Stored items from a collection
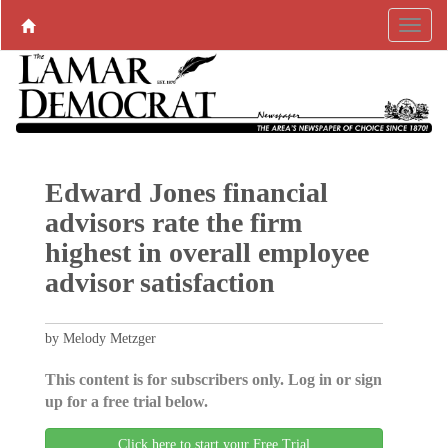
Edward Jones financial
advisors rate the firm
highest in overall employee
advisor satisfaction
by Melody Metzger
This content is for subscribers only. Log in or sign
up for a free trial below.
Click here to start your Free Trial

...

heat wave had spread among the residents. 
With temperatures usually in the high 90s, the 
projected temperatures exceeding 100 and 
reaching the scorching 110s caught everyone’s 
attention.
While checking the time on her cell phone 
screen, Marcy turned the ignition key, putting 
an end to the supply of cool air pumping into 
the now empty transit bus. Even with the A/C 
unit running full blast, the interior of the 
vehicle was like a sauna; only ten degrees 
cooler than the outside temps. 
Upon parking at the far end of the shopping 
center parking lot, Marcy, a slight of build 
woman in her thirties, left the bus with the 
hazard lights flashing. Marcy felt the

• _Problem statement_
Taking the entries above, print exactly the lines starting at the line with "advisors rate the firm" and ending at the line with "Click here to start your Free Trial", both included.

• _Task result_
advisors rate the firm
highest in overall employee
advisor satisfaction
by Melody Metzger
This content is for subscribers only. Log in or sign
up for a free trial below.
Click here to start your Free Trial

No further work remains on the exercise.